» **What you have to do**
Below is a listing with pictures in it; transcribe exactly the lines from the one that has "FIGURE 9 | View clustering effect" through the one that has "cm − 2 ). (a) 2005, (b) 2006, (c) ·", and omit those pictures.

» **Data**
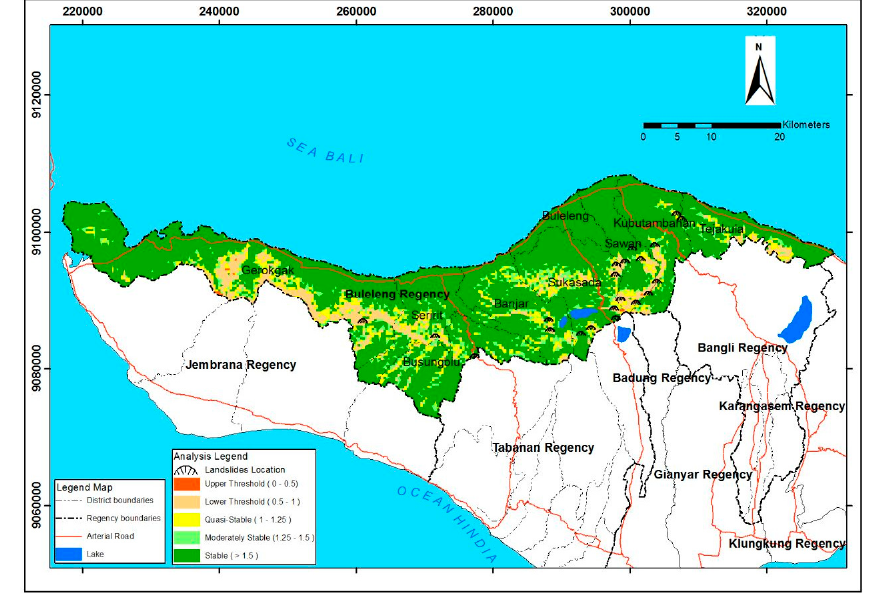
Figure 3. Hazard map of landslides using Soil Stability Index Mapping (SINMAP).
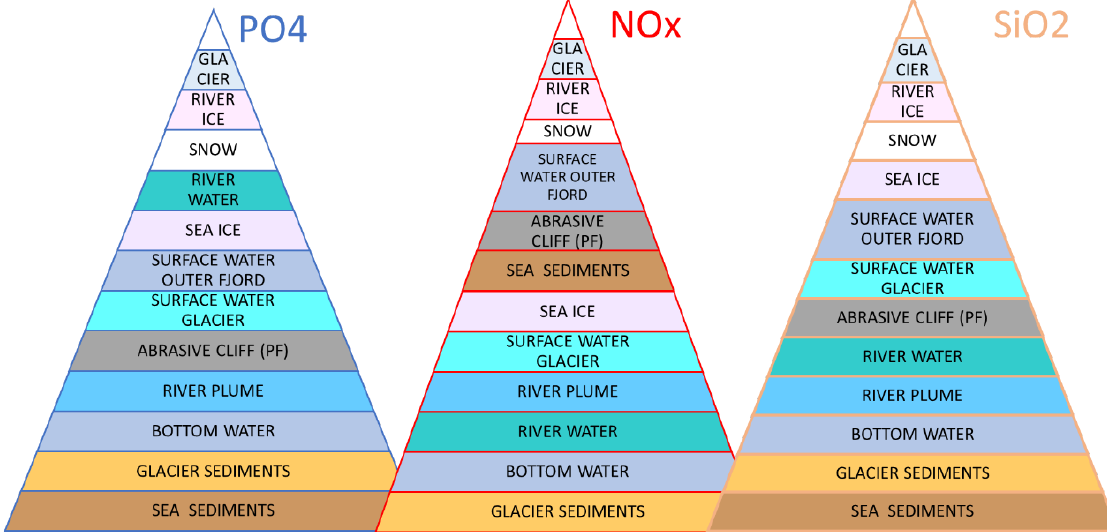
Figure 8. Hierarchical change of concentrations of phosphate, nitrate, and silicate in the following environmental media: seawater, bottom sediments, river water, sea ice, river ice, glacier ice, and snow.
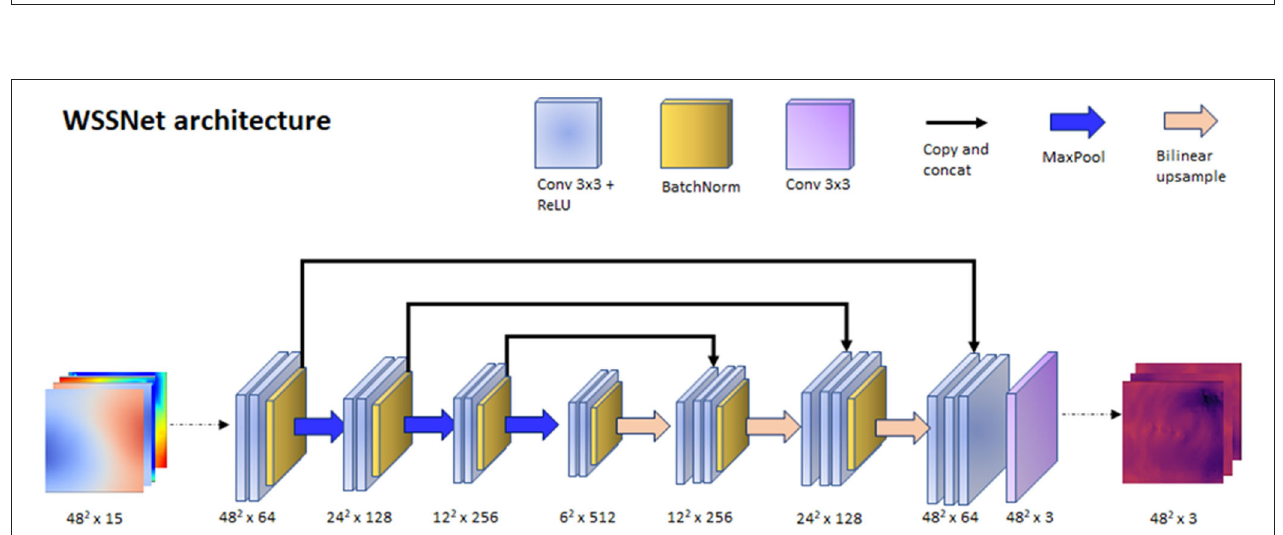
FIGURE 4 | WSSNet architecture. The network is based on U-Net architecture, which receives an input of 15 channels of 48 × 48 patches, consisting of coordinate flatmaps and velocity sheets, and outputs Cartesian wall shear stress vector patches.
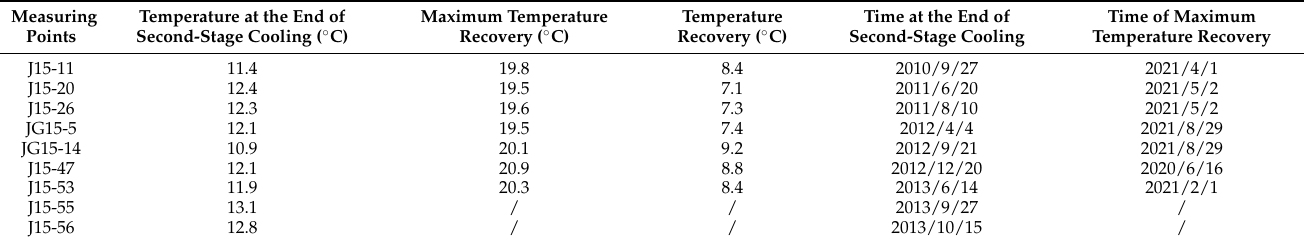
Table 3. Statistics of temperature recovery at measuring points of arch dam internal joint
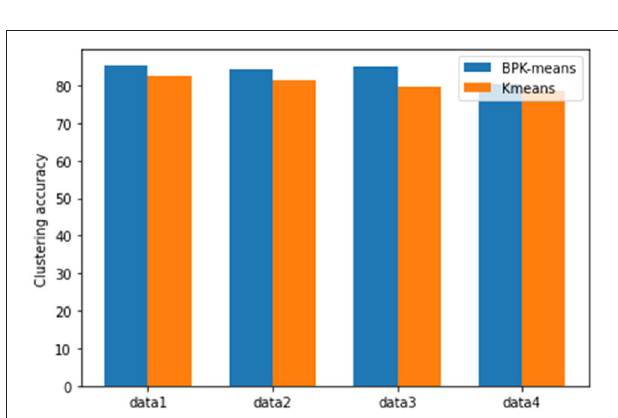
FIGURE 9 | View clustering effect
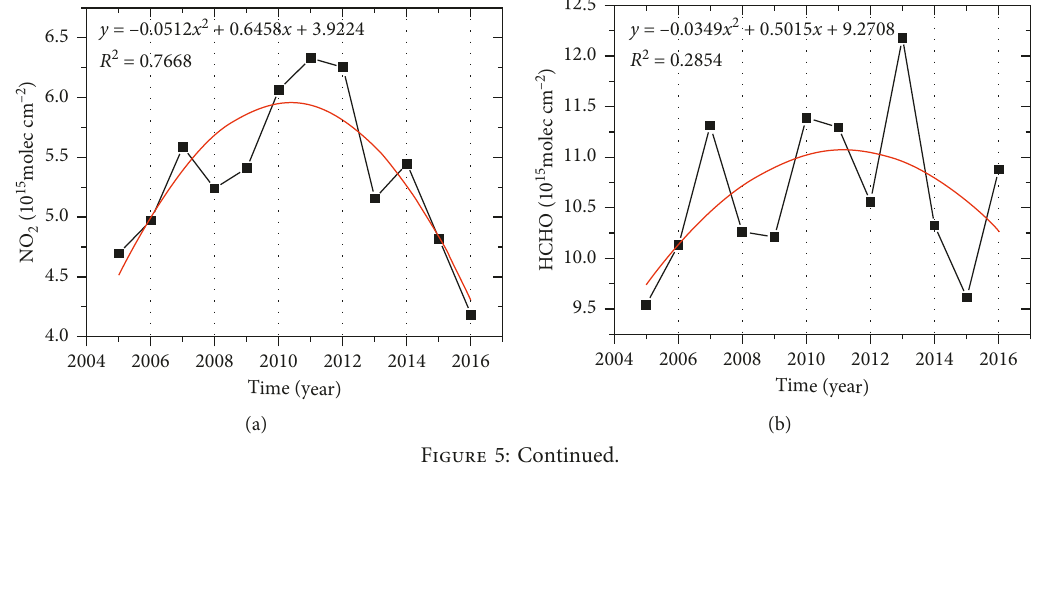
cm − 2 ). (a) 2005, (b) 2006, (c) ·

==

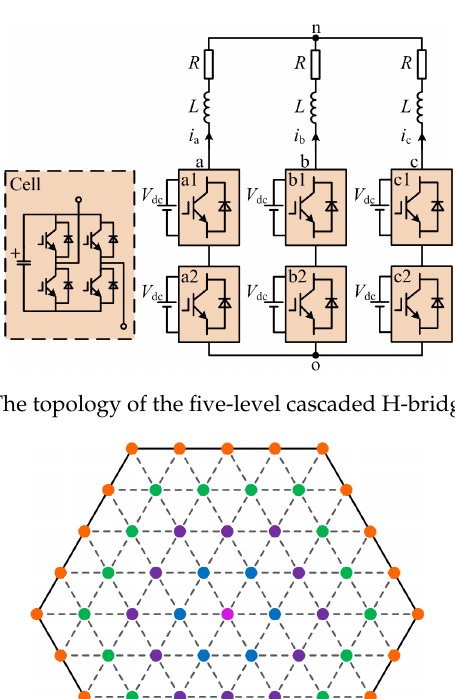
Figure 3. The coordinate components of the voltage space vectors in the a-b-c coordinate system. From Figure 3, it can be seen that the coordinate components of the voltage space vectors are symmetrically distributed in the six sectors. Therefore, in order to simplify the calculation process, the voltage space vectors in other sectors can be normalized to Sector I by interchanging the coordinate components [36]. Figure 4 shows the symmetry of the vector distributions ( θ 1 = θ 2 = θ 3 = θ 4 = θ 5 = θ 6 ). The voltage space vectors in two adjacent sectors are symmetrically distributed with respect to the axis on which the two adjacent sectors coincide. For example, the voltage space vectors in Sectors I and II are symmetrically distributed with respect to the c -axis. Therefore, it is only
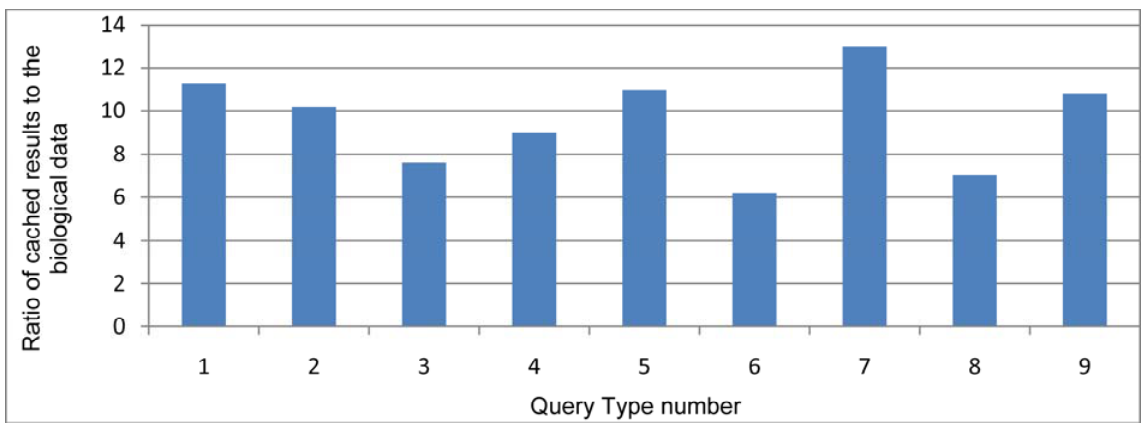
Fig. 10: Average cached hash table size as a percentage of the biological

---

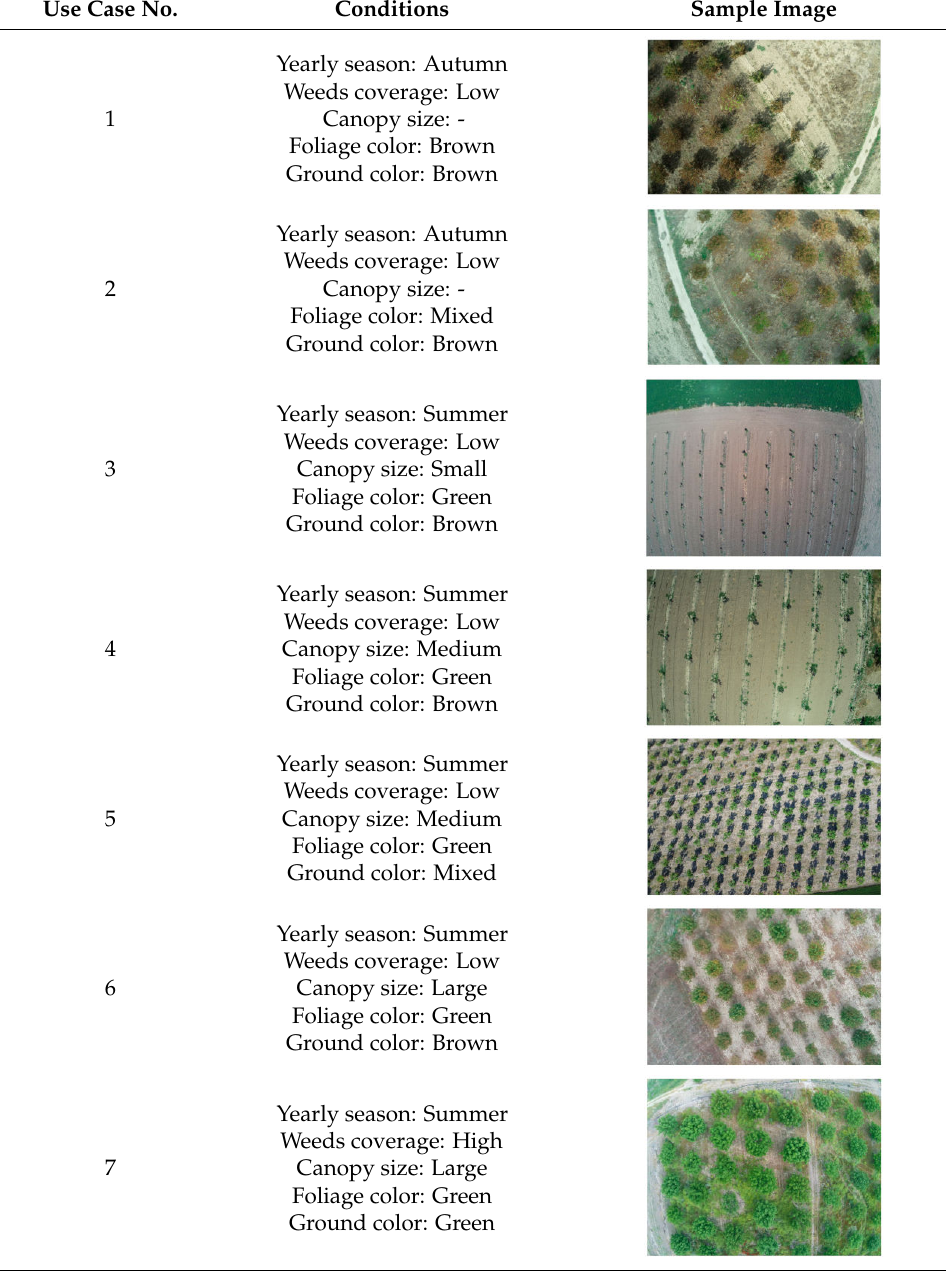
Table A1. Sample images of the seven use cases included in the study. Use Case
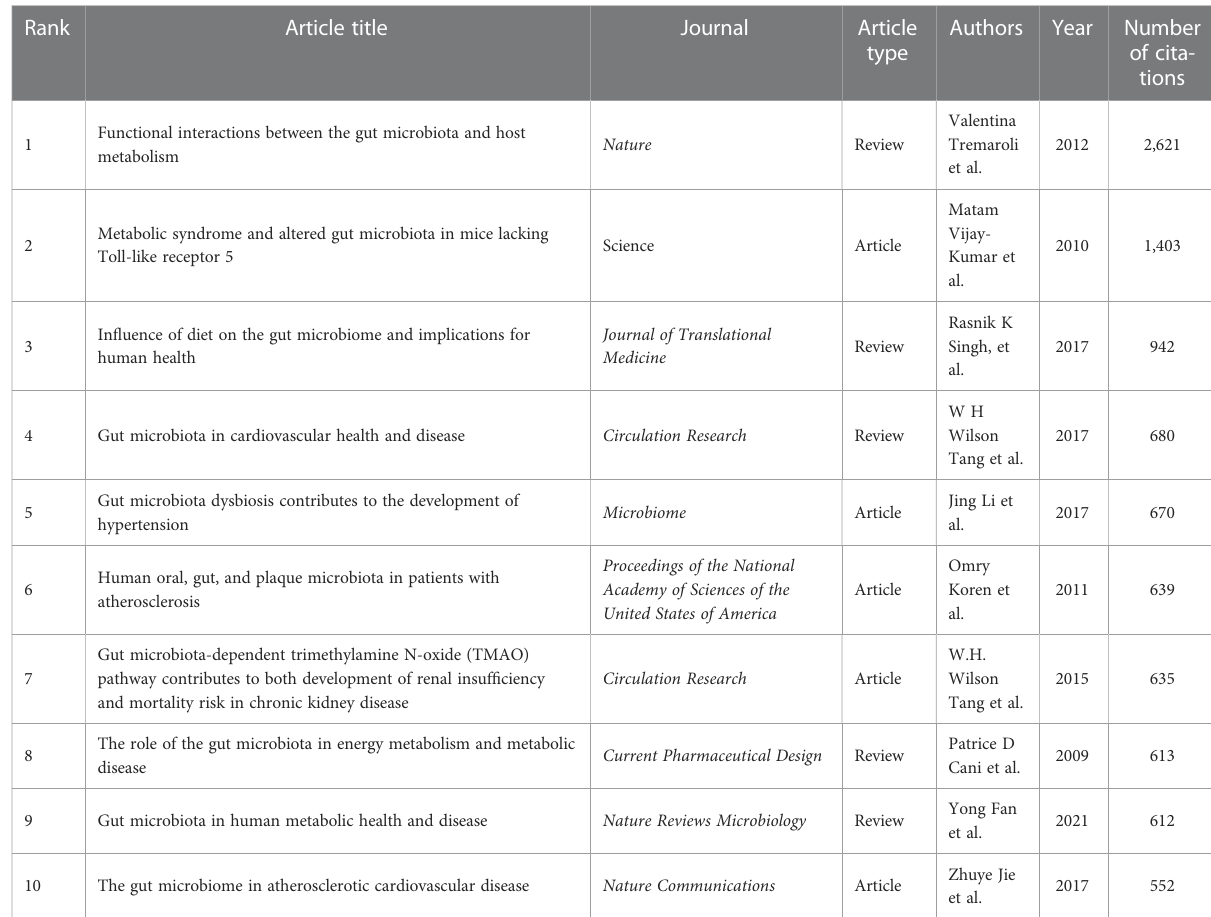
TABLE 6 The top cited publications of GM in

» **Completed task**
FIGURE 9 | View clustering effect
cm − 2 ). (a) 2005, (b) 2006, (c) ·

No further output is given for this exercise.